Coronavirus: Jacinda Ardern tells Aucklanders she's 'not going to keep you trapped over Christmas', but might if you're not vaccinated

Jacinda Ardern says she won't be opening up parts of New Zealand with low vaccination rates just so she can have the Christmas holiday she wants.

But Kiwis can help speed up the end of any land borders that might be in place over the festive season by getting vaccinated, she told Newshub Nation in an interview broadcast on Saturday.

There's been confusion this week - a growing theme of the COVID-19 response it seems, as we transition from elimination to suppression - over whether Aucklanders will be able to travel for Christmas. COVID-19 Response Minister Chris Hipkins threw a spanner in the works when he suggested requiring Aucklanders to apply for allocated time slots for travel, so there weren't queues at the border while people's vaccination documents were checked.

Other ministers played down the suggestion as merely one of many Cabinet was considering, Deputy Prime Minister Grant Robertson saying it "wouldn't be very practical". 

"Here's the simple issue that we have," Ardern told Newshub Nation host Tova O'Brien. "We are all totally committed to ensuring - and this is a bottom line for us - Aucklanders need to be able to move around for summer and for Christmas. So then the question becomes, how do you do that in the safest way possible?"

She said the obvious options - vaccine certificates and testing - all require a hard border. 

"We've tended to use [borders] for short periods of time and for small numbers of people. We've got to find something workable. Here's the challenge though - 30,000 to 40,000 people needing to move all at once. 

"So we've just got to figure out a way to make sure that people aren't stuck in queues for long periods of time. No decisions have been taken, no decisions. But that's the dilemma… We want to make it as smooth as we can.

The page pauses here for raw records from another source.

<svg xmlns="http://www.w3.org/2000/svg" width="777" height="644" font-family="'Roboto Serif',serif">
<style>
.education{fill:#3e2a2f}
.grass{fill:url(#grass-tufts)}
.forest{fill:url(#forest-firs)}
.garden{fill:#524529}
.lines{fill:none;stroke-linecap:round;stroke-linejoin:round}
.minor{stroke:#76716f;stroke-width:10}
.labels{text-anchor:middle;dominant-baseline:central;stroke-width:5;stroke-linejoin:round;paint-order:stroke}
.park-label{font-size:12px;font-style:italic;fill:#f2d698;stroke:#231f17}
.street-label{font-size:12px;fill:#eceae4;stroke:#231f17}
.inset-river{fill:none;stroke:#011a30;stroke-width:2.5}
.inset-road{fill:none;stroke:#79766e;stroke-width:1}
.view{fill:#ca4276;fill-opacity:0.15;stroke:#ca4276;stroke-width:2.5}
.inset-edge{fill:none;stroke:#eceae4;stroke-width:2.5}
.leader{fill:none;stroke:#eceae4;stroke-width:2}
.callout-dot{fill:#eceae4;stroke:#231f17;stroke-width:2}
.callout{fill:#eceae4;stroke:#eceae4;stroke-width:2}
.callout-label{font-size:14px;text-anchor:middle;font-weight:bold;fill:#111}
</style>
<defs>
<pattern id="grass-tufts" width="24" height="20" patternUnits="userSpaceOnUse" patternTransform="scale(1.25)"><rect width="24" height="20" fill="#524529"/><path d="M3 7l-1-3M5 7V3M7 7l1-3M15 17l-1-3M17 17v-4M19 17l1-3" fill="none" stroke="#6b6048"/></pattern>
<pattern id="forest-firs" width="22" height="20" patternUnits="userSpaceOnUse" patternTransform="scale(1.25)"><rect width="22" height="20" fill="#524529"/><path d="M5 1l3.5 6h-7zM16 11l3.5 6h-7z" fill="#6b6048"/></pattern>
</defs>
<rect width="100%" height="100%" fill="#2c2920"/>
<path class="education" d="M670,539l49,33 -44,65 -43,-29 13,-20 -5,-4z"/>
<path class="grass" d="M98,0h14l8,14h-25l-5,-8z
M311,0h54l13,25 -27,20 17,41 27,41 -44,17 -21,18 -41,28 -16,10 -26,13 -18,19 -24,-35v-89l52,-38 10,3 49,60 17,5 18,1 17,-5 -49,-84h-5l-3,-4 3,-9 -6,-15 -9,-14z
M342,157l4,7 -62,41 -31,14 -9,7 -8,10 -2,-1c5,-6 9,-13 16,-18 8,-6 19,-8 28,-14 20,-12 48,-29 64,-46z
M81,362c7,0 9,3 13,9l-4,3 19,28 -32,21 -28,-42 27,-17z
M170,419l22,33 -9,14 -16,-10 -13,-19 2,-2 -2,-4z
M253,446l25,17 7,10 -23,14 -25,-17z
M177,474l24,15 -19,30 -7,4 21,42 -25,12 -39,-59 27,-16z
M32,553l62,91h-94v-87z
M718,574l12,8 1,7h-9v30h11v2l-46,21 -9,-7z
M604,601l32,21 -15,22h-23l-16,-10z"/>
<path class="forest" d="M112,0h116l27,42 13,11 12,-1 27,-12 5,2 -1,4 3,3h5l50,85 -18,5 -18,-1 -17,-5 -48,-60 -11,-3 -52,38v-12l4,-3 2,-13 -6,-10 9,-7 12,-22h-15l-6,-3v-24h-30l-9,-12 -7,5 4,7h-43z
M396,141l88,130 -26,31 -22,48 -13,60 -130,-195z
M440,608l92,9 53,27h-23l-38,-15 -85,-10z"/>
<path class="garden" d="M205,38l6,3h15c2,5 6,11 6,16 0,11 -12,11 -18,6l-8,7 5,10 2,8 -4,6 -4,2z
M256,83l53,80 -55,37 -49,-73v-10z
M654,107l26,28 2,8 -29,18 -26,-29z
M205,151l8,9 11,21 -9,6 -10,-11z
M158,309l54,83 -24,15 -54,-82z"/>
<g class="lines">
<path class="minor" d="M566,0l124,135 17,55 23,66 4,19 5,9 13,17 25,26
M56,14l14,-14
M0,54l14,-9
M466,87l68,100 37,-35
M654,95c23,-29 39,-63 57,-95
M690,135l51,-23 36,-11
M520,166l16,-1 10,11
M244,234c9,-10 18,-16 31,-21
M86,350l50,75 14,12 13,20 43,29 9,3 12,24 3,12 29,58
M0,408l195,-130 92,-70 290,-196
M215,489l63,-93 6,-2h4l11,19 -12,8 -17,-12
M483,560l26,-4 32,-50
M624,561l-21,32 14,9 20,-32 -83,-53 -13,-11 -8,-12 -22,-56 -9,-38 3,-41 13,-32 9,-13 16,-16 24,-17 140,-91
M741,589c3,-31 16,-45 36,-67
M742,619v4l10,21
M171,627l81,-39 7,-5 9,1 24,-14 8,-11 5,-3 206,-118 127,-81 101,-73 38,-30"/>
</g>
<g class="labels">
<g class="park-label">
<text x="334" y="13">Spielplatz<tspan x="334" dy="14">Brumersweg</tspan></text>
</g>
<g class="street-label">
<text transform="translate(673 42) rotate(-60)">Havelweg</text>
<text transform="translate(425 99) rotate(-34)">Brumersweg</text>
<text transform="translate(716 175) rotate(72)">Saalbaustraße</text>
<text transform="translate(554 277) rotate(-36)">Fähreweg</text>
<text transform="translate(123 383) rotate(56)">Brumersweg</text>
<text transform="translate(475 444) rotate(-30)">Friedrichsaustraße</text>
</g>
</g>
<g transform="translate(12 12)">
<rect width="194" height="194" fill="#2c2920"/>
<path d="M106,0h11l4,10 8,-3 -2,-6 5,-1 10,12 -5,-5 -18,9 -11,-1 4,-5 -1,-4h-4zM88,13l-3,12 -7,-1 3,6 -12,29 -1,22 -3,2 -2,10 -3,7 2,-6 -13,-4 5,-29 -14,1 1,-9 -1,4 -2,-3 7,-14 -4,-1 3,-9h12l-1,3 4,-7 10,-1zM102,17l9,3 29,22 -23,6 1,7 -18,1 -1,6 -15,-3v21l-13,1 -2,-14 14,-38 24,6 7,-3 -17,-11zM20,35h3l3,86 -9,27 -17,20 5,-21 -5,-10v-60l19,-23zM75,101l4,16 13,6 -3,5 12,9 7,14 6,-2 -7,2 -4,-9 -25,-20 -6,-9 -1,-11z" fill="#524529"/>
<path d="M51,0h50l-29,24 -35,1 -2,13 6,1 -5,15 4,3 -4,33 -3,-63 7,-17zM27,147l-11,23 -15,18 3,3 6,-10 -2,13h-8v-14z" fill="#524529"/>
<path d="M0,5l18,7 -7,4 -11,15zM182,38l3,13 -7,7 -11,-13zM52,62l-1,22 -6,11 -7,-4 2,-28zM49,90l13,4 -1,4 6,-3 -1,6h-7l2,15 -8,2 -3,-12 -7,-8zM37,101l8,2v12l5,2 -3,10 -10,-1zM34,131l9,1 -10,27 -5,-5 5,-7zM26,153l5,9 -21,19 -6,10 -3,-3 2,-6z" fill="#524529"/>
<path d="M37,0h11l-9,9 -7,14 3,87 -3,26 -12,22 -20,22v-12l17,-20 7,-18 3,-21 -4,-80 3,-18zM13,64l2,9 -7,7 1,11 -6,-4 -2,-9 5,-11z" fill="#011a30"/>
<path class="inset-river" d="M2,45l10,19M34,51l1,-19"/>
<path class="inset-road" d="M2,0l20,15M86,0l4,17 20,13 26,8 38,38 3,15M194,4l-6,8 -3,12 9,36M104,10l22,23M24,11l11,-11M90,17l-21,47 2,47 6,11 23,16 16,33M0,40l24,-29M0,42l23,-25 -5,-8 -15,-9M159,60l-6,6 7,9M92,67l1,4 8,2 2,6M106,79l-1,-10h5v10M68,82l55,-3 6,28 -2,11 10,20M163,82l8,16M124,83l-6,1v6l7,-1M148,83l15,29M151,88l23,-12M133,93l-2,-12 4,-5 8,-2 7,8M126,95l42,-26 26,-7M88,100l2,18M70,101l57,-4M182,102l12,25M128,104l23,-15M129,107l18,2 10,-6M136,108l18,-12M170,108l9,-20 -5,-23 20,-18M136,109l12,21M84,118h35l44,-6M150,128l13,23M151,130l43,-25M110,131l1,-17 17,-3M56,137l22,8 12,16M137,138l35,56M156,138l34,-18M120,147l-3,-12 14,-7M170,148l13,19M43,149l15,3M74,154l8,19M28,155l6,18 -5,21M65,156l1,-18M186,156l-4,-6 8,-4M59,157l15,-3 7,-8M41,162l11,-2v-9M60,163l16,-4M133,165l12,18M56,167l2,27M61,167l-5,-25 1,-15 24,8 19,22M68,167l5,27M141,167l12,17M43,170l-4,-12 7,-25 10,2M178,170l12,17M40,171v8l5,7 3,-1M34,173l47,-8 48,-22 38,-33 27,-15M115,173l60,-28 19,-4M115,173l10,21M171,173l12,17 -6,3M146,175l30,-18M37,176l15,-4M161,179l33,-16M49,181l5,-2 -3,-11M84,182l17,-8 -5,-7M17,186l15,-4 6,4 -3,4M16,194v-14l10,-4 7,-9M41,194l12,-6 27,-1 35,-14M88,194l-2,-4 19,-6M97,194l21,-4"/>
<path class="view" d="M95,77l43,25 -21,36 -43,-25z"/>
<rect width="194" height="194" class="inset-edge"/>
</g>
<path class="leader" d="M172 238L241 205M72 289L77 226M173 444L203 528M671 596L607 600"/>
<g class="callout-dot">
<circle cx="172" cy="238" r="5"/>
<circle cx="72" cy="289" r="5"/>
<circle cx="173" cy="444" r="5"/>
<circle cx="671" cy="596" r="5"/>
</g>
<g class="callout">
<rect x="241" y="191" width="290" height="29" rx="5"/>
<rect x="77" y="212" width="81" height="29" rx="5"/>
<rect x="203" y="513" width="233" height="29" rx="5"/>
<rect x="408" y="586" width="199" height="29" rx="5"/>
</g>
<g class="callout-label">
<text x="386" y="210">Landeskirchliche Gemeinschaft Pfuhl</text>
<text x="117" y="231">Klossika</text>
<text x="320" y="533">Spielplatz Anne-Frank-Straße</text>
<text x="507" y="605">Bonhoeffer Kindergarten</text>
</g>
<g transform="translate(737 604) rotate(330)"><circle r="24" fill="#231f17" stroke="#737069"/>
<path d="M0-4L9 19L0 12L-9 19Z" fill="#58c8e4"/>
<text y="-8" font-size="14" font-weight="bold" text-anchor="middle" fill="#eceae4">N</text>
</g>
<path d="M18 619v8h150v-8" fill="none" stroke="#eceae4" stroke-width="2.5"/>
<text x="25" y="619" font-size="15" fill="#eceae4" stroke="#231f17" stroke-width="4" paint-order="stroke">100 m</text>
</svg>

But one thing I will say to Aucklanders is we are not going to keep you trapped over Christmas. We can't, we won't, it's not right, but we have to find a way that we can continue to keep people safe."

ACT leader David Seymour said Ardern needs to rule out the "bonkers" idea of time slots.

"It's not often ACT agrees with Grant Robertson, but Jacinda should take his side," he said after the interview with Ardern aired. 

"It's November. Kiwis want to book their well-deserved holiday before it becomes unaffordable but once again the Government hasn’t planned ahead and is making it up as it goes along. After 80 days of lockdown, Aucklanders need to see some light at the end of the tunnel. That light isn't waiting in a queue for hours on end to show their papers."

Seymour suggested the Government should declare December 1 'Freedom Day', because by then "everyone has had the opportunity to be vaccinated".

The UK declared a 'Freedom Day' earlier this year, but it had to be pushed back several weeks after daily case numbers started rising dramatically. Since loosening restrictions, the UK has had a new surge in infections, with about 200 dying every day from COVID-19 in recent months.

What to do with the unvaccinated 

Ardern said the Government is still getting legal advice on whether the unvaccinated can be legally stopped from travelling. They're far more likely to be infected with COVID-19 and pass it on, and outside of Auckland there is very little COVID-19 at present. 

While anti-vaccination activists have accused the Government of acting dictatorial, Ardern says any restrictions on them will only be temporary.

"That hard border is not going to remain there forever. It is doing a job now while  we have a highly vaccinated Auckland and an outbreak, but the rest of the country is still vaccinating, and so that's the role it's providing. It will not be there forever."

Requiring vaccine certificates for travel and events will also be only temporary, she said, until "we have high vaccination rates across the rest of the country".

"The COVID protection framework, what people are calling the 'traffic light', it is not designed to have hard borders dividing up New Zealand, and that's because it's based on the idea of having good high rates of vaccination across the country."

So far 89 percent of those eligible (aged 12-plus) have had their first jab, and 77 percent their second. This places us 27th in the world for first doses and 34th for second, when total populations are considered. 

But the rollout hasn't been even across the country. Ardern said if it was, it would be a much simpler decision to scrap the border separating Auckland - which has some of the best coverage in the nation - from the rest of the country. 

O'Brien asked Ardern if she was still planning to hit the East Cape for Christmas, her partner Clarke Gayford hailing from Gisborne, where they plan to get married. The Tairawhiti DHB, which covers the region, has the lowest vaccination rates in the country - just 80 percent of those eligible have had their first dose and 65 percent their second. 

"To be honest, I haven't changed any of my plans, but nor have I made many at the moment," said Ardern. "That's simply for the fact that I've been focused on the work we're doing here. 

"But as I've said, my commitment to Aucklanders is that they will have a summer break. My commitment is to New Zealand and this is what we're working very hard on. Everyone needs a reprieve right now. People are COVID exhausted. I want that reprieve, that break to happen over summer…

"One thing I'll say is, the COVID response is not based on my holiday plans."